_EXERCISE DETAILS:_ Lines with "stool": state how many there are in the records below, and nothing else.

_AVAILABLE DATA:_
---*---

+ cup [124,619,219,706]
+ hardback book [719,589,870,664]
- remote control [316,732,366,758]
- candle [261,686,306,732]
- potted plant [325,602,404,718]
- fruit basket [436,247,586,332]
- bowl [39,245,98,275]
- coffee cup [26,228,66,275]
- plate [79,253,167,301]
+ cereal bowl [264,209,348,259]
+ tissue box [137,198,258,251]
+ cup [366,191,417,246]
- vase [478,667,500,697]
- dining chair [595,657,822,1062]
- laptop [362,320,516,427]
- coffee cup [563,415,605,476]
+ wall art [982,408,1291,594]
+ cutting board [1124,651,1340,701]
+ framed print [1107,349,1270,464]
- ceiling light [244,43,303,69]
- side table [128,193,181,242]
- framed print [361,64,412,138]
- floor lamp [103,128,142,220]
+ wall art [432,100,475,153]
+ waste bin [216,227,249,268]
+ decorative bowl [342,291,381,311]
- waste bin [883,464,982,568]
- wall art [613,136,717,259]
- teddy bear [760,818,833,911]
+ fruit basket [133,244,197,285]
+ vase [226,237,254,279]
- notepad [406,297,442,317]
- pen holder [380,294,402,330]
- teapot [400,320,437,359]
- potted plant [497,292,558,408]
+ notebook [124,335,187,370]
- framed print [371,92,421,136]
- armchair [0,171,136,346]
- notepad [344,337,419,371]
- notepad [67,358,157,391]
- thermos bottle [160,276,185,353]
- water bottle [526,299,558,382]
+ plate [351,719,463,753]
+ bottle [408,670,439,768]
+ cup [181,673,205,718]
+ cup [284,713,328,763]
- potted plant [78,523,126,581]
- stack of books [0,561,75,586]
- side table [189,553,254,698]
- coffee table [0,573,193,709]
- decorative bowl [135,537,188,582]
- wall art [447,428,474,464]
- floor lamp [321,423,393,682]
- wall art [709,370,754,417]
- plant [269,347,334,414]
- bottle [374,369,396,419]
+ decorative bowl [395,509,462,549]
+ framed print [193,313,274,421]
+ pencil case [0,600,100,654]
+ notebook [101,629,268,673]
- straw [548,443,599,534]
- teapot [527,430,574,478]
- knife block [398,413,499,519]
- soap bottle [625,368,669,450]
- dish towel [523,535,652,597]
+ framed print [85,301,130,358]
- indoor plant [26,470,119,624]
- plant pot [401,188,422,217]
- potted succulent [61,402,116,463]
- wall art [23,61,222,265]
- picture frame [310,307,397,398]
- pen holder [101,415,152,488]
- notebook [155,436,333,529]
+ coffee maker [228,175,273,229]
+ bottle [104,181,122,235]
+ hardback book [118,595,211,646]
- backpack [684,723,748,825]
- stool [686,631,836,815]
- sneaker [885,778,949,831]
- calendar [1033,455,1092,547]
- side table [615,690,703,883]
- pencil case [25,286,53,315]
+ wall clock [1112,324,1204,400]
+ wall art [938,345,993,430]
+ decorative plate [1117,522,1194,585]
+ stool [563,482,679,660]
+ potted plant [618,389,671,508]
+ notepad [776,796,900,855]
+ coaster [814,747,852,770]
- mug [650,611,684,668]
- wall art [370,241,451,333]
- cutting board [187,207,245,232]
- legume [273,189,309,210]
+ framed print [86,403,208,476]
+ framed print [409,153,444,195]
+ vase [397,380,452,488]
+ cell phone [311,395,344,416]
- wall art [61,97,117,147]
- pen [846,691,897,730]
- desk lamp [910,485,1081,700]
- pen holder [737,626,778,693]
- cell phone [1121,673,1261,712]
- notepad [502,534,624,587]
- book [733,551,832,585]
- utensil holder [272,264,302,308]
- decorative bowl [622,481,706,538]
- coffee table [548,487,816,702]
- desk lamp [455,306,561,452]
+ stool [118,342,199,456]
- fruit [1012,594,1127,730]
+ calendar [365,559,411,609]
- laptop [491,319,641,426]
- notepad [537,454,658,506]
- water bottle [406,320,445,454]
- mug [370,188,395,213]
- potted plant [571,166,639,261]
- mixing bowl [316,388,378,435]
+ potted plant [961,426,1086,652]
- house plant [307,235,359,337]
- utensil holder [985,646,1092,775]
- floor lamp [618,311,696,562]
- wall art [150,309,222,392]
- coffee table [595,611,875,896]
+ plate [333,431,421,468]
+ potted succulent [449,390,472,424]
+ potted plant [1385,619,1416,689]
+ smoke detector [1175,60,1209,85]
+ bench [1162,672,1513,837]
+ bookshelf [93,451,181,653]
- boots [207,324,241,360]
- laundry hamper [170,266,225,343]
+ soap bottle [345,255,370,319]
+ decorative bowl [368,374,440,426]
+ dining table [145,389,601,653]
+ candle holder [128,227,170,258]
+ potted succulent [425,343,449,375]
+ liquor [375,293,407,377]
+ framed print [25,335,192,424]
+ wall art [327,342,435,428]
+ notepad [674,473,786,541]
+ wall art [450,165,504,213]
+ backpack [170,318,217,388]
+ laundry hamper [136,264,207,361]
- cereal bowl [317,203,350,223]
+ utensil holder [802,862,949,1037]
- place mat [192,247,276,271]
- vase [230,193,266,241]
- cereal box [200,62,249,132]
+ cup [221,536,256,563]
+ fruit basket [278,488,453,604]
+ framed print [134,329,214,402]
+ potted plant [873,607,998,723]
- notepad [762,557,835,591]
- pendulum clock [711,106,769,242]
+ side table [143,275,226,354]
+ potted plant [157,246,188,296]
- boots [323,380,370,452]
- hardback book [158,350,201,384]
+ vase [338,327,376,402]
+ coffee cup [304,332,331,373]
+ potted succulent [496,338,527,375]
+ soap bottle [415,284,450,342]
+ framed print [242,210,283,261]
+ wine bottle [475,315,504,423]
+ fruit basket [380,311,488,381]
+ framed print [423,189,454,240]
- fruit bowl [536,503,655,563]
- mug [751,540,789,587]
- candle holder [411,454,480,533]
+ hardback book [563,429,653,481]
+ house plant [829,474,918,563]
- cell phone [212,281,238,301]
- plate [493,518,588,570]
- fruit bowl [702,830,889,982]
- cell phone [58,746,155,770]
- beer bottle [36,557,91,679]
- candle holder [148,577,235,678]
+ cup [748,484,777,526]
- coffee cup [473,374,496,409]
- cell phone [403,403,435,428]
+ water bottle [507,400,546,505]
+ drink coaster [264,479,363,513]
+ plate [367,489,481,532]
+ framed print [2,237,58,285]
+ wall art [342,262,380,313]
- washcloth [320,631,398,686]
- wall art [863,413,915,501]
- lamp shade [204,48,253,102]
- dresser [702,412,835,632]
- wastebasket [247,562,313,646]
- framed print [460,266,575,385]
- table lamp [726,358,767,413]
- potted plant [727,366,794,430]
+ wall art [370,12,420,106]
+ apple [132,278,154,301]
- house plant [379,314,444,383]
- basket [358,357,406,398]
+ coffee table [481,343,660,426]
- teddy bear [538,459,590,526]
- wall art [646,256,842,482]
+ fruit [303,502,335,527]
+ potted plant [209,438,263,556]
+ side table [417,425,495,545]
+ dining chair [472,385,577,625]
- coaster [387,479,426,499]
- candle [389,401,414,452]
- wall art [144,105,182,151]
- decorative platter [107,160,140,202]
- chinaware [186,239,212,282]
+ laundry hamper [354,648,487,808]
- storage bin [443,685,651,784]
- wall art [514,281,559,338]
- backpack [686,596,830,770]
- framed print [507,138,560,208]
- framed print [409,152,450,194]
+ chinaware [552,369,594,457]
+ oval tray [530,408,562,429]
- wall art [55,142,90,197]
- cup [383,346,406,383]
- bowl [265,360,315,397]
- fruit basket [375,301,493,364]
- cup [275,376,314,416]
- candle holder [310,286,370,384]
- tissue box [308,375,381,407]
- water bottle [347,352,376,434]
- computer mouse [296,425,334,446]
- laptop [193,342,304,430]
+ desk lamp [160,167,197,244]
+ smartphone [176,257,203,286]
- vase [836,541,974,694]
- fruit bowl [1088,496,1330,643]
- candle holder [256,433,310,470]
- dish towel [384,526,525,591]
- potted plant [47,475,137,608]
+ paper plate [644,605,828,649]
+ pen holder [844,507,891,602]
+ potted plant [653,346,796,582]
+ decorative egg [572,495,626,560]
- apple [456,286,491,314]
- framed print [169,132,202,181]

---*---

_RESPONSE TO THE TASK:_ 3